DIRECTIONS FOR THIS TASK =
Your answer must consist solely of the line containing "Environment" and each line after it through the end of the data, copied exactly.

DATA TO USE =

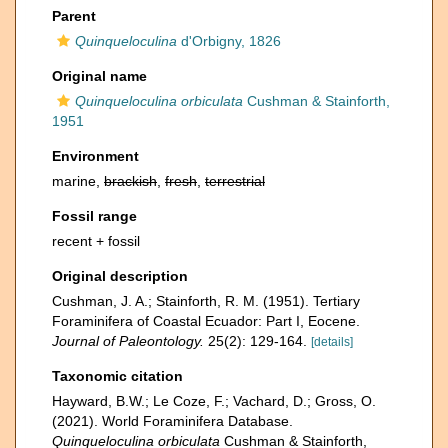
Parent
Quinqueloculina
d'Orbigny, 1826
Original name
Quinqueloculina orbiculata
Cushman & Stainforth,
1951
Environment
marine,
brackish
,
fresh
,
terrestrial
Fossil range
recent + fossil
Original description
Cushman, J. A.; Stainforth, R. M. (1951). Tertiary
Foraminifera of Coastal Ecuador: Part I, Eocene.
Journal of Paleontology.
25(2): 129-164.
[details]
Taxonomic citation
Hayward, B.W.; Le Coze, F.; Vachard, D.; Gross, O.
(2021). World Foraminifera Database.
Quinqueloculina orbiculata
Cushman & Stainforth,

SOLUTION FOR THIS TASK =
Environment
marine,
brackish
,
fresh
,
terrestrial
Fossil range
recent + fossil
Original description
Cushman, J. A.; Stainforth, R. M. (1951). Tertiary
Foraminifera of Coastal Ecuador: Part I, Eocene.
Journal of Paleontology.
25(2): 129-164.
[details]
Taxonomic citation
Hayward, B.W.; Le Coze, F.; Vachard, D.; Gross, O.
(2021). World Foraminifera Database.
Quinqueloculina orbiculata
Cushman & Stainforth,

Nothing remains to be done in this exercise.